§ **What you are asked to do**
Reproduce every line of the material below word for word, in the same order and with the same line breaks.

§ **Materials provided**
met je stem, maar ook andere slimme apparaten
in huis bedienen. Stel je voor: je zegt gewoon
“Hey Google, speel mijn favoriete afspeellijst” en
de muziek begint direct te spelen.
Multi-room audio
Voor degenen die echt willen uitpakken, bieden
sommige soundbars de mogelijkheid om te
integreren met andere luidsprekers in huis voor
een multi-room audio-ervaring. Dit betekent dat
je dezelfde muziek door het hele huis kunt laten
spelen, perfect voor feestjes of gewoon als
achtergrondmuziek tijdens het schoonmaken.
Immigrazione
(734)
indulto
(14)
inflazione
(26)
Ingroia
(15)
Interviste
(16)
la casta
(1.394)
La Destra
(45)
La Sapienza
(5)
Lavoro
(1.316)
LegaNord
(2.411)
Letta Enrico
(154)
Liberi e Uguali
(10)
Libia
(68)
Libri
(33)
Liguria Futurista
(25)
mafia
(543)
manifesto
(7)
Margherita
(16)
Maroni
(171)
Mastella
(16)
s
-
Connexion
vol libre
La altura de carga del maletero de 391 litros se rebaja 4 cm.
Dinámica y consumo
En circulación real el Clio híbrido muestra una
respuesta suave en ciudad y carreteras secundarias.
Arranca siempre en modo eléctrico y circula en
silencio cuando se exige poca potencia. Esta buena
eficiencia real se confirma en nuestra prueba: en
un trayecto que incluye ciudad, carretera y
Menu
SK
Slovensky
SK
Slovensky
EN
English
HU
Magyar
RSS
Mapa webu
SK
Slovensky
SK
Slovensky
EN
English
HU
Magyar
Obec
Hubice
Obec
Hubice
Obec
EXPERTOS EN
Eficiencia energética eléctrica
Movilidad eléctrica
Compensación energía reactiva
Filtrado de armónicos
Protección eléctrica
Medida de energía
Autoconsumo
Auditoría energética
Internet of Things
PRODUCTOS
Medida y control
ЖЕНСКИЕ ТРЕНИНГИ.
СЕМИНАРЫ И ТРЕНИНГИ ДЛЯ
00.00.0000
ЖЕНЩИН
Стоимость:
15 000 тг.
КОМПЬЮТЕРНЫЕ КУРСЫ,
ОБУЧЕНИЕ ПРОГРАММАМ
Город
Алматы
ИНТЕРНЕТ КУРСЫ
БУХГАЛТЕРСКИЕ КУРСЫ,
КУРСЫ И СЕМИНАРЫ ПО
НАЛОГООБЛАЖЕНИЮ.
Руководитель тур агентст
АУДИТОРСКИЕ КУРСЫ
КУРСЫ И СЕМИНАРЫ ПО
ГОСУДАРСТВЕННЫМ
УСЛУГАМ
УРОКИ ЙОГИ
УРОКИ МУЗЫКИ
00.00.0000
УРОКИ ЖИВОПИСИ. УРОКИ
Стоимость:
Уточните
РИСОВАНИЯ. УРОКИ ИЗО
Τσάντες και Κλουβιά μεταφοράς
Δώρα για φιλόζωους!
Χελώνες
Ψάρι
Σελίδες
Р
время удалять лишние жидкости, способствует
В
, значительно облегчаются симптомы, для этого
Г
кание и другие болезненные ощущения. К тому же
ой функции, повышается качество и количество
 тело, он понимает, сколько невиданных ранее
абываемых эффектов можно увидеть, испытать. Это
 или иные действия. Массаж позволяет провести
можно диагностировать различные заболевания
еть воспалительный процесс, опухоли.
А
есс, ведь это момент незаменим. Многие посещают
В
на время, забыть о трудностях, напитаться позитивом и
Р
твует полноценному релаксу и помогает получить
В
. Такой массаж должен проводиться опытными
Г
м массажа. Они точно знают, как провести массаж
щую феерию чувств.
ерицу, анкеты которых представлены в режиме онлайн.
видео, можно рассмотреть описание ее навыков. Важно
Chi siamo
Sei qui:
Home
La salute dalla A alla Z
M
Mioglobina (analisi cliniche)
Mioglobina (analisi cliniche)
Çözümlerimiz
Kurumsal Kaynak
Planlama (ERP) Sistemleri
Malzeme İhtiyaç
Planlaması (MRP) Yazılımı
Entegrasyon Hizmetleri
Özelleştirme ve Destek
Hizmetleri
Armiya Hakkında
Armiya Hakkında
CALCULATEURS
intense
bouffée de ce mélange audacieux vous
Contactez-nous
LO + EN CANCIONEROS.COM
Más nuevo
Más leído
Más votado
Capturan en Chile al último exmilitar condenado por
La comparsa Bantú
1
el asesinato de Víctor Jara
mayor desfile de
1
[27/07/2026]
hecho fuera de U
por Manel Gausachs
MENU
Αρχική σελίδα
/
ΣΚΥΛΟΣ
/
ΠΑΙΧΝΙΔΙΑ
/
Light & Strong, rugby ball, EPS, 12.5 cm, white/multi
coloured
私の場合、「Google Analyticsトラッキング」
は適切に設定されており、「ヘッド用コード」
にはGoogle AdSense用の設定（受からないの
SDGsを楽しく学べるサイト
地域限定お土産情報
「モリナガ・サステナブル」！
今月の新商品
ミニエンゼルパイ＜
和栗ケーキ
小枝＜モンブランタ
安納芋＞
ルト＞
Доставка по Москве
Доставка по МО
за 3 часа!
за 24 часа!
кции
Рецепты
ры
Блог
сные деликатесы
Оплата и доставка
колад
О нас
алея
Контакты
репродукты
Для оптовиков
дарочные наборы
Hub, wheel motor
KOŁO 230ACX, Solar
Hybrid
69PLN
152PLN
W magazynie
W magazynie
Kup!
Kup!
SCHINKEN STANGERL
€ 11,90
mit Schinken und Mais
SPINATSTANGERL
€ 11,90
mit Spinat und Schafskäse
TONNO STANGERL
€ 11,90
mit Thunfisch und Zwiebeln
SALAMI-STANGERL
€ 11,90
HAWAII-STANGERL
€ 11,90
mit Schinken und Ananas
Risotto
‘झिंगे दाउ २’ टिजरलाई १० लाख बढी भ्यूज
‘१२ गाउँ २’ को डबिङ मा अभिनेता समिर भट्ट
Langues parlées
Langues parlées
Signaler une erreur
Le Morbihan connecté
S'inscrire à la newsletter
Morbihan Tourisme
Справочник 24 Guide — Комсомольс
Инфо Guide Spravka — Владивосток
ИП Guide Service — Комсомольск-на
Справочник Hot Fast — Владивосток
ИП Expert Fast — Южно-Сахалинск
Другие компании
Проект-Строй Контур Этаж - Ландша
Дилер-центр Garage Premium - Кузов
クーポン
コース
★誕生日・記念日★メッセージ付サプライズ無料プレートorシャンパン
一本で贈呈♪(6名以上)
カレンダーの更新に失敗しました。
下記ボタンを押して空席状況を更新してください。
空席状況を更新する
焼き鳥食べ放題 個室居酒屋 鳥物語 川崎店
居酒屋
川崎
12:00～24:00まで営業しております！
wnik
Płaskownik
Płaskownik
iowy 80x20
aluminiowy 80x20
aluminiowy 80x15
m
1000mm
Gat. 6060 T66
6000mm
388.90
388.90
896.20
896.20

§ **Solution for this task**
met je stem, maar ook andere slimme apparaten
in huis bedienen. Stel je voor: je zegt gewoon
“Hey Google, speel mijn favoriete afspeellijst” en
de muziek begint direct te spelen.
Multi-room audio
Voor degenen die echt willen uitpakken, bieden
sommige soundbars de mogelijkheid om te
integreren met andere luidsprekers in huis voor
een multi-room audio-ervaring. Dit betekent dat
je dezelfde muziek door het hele huis kunt laten
spelen, perfect voor feestjes of gewoon als
achtergrondmuziek tijdens het schoonmaken.
Immigrazione
(734)
indulto
(14)
inflazione
(26)
Ingroia
(15)
Interviste
(16)
la casta
(1.394)
La Destra
(45)
La Sapienza
(5)
Lavoro
(1.316)
LegaNord
(2.411)
Letta Enrico
(154)
Liberi e Uguali
(10)
Libia
(68)
Libri
(33)
Liguria Futurista
(25)
mafia
(543)
manifesto
(7)
Margherita
(16)
Maroni
(171)
Mastella
(16)
s
-
Connexion
vol libre
La altura de carga del maletero de 391 litros se rebaja 4 cm.
Dinámica y consumo
En circulación real el Clio híbrido muestra una
respuesta suave en ciudad y carreteras secundarias.
Arranca siempre en modo eléctrico y circula en
silencio cuando se exige poca potencia. Esta buena
eficiencia real se confirma en nuestra prueba: en
un trayecto que incluye ciudad, carretera y
Menu
SK
Slovensky
SK
Slovensky
EN
English
HU
Magyar
RSS
Mapa webu
SK
Slovensky
SK
Slovensky
EN
English
HU
Magyar
Obec
Hubice
Obec
Hubice
Obec
EXPERTOS EN
Eficiencia energética eléctrica
Movilidad eléctrica
Compensación energía reactiva
Filtrado de armónicos
Protección eléctrica
Medida de energía
Autoconsumo
Auditoría energética
Internet of Things
PRODUCTOS
Medida y control
ЖЕНСКИЕ ТРЕНИНГИ.
СЕМИНАРЫ И ТРЕНИНГИ ДЛЯ
00.00.0000
ЖЕНЩИН
Стоимость:
15 000 тг.
КОМПЬЮТЕРНЫЕ КУРСЫ,
ОБУЧЕНИЕ ПРОГРАММАМ
Город
Алматы
ИНТЕРНЕТ КУРСЫ
БУХГАЛТЕРСКИЕ КУРСЫ,
КУРСЫ И СЕМИНАРЫ ПО
НАЛОГООБЛАЖЕНИЮ.
Руководитель тур агентст
АУДИТОРСКИЕ КУРСЫ
КУРСЫ И СЕМИНАРЫ ПО
ГОСУДАРСТВЕННЫМ
УСЛУГАМ
УРОКИ ЙОГИ
УРОКИ МУЗЫКИ
00.00.0000
УРОКИ ЖИВОПИСИ. УРОКИ
Стоимость:
Уточните
РИСОВАНИЯ. УРОКИ ИЗО
Τσάντες και Κλουβιά μεταφοράς
Δώρα για φιλόζωους!
Χελώνες
Ψάρι
Σελίδες
Р
время удалять лишние жидкости, способствует
В
, значительно облегчаются симптомы, для этого
Г
кание и другие болезненные ощущения. К тому же
ой функции, повышается качество и количество
 тело, он понимает, сколько невиданных ранее
абываемых эффектов можно увидеть, испытать. Это
 или иные действия. Массаж позволяет провести
можно диагностировать различные заболевания
еть воспалительный процесс, опухоли.
А
есс, ведь это момент незаменим. Многие посещают
В
на время, забыть о трудностях, напитаться позитивом и
Р
твует полноценному релаксу и помогает получить
В
. Такой массаж должен проводиться опытными
Г
м массажа. Они точно знают, как провести массаж
щую феерию чувств.
ерицу, анкеты которых представлены в режиме онлайн.
видео, можно рассмотреть описание ее навыков. Важно
Chi siamo
Sei qui:
Home
La salute dalla A alla Z
M
Mioglobina (analisi cliniche)
Mioglobina (analisi cliniche)
Çözümlerimiz
Kurumsal Kaynak
Planlama (ERP) Sistemleri
Malzeme İhtiyaç
Planlaması (MRP) Yazılımı
Entegrasyon Hizmetleri
Özelleştirme ve Destek
Hizmetleri
Armiya Hakkında
Armiya Hakkında
CALCULATEURS
intense
bouffée de ce mélange audacieux vous
Contactez-nous
LO + EN CANCIONEROS.COM
Más nuevo
Más leído
Más votado
Capturan en Chile al último exmilitar condenado por
La comparsa Bantú
1
el asesinato de Víctor Jara
mayor desfile de
1
[27/07/2026]
hecho fuera de U
por Manel Gausachs
MENU
Αρχική σελίδα
/
ΣΚΥΛΟΣ
/
ΠΑΙΧΝΙΔΙΑ
/
Light & Strong, rugby ball, EPS, 12.5 cm, white/multi
coloured
私の場合、「Google Analyticsトラッキング」
は適切に設定されており、「ヘッド用コード」
にはGoogle AdSense用の設定（受からないの
SDGsを楽しく学べるサイト
地域限定お土産情報
「モリナガ・サステナブル」！
今月の新商品
ミニエンゼルパイ＜
和栗ケーキ
小枝＜モンブランタ
安納芋＞
ルト＞
Доставка по Москве
Доставка по МО
за 3 часа!
за 24 часа!
кции
Рецепты
ры
Блог
сные деликатесы
Оплата и доставка
колад
О нас
алея
Контакты
репродукты
Для оптовиков
дарочные наборы
Hub, wheel motor
KOŁO 230ACX, Solar
Hybrid
69PLN
152PLN
W magazynie
W magazynie
Kup!
Kup!
SCHINKEN STANGERL
€ 11,90
mit Schinken und Mais
SPINATSTANGERL
€ 11,90
mit Spinat und Schafskäse
TONNO STANGERL
€ 11,90
mit Thunfisch und Zwiebeln
SALAMI-STANGERL
€ 11,90
HAWAII-STANGERL
€ 11,90
mit Schinken und Ananas
Risotto
‘झिंगे दाउ २’ टिजरलाई १० लाख बढी भ्यूज
‘१२ गाउँ २’ को डबिङ मा अभिनेता समिर भट्ट
Langues parlées
Langues parlées
Signaler une erreur
Le Morbihan connecté
S'inscrire à la newsletter
Morbihan Tourisme
Справочник 24 Guide — Комсомольс
Инфо Guide Spravka — Владивосток
ИП Guide Service — Комсомольск-на
Справочник Hot Fast — Владивосток
ИП Expert Fast — Южно-Сахалинск
Другие компании
Проект-Строй Контур Этаж - Ландша
Дилер-центр Garage Premium - Кузов
クーポン
コース
★誕生日・記念日★メッセージ付サプライズ無料プレートorシャンパン
一本で贈呈♪(6名以上)
カレンダーの更新に失敗しました。
下記ボタンを押して空席状況を更新してください。
空席状況を更新する
焼き鳥食べ放題 個室居酒屋 鳥物語 川崎店
居酒屋
川崎
12:00～24:00まで営業しております！
wnik
Płaskownik
Płaskownik
iowy 80x20
aluminiowy 80x20
aluminiowy 80x15
m
1000mm
Gat. 6060 T66
6000mm
388.90
388.90
896.20
896.20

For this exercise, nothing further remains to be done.